Pro Kopftuch-Urteil – Eine Entscheidung gegen die Neutralität

 

bundesgerichtshofZum Kopftuchurteil des Bundesverfassungsgerichtes

Lehrerinnen sollen während des Unterrichts Kopftuch tragen dürfen? Nein, das Pro-Stoff-Urteil des Bundesverfassungsgerichtes vom März steht nicht für die Gleichheit vor dem Gesetz, sondern für die Privilegien der Religionen und Religiösen. Also für krasse Ungleichheit auf Kosten der weltanschaulichen Neutralität des Staates.

Groß wäre der Aufschrei, würde die Lehrerin mit Che-Guevara-Mütze oder in Angela-Merkel-Shirt Kants kategorischen Imperativ lehren. Denn Lehrer vermitteln nicht nur Wissen und Können, sondern auch Werte. Insbesondere durch ihre Person, ihr Verhalten – und ihr Äußeres. Sie sind Vorbild. Politisch und weltanschaulich müssen sie während des Unterrichts Zurückhaltung üben. Aus gutem Grund.

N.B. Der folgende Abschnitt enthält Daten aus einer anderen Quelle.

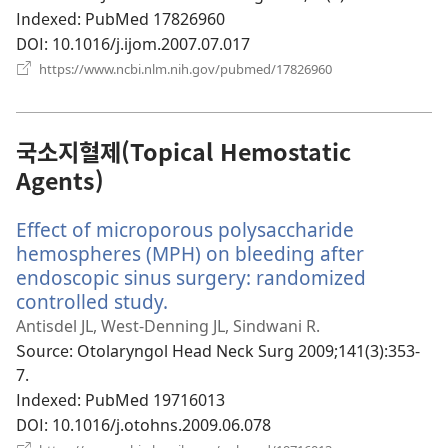
창
Indexed
‎: PubMed 17826960
열
DOI
‎: 10.1016/j.ijom.2007.07.017
기)
(새
https://www.ncbi.nlm.nih.gov/pubmed/17826960
로
운
창
열
국소지혈제(Topical Hemostatic
기)
Agents)
Effect of microporous polysaccharide
hemospheres (MPH) on bleeding after
endoscopic sinus surgery: randomized
controlled study.
(새
로
Antisdel JL, West-Denning JL, Sindwani R.
운
Source
‎: Otolaryngol Head Neck Surg 2009;141(3):353-
창
7.
열
Indexed
‎: PubMed 19716013
기)
DOI
‎: 10.1016/j.otohns.2009.06.078
(새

Ein bekleidungsbasiertes Bekenntnis zur Weltrevolution oder zu einer politischen Partei, so viel ist Konsens, steht in klarem Widerspruch zu solchen Pädagogenpflichten. Gleiches gilt aber auch für ein Kopftuch, dem Habit katholischer Nonnen und muslimischer Frauen oder andere vergleichbar auffällige und bedeutungsgeladene Symbole – welcher Religion auch immer. In Koran und Bibel findet sich übrigens keine einzige Passage, die Frauen auffordert oder gar zwingt, ihr Haupt zu bedecken. Auch wenn Eiferer dies immer wieder behaupten.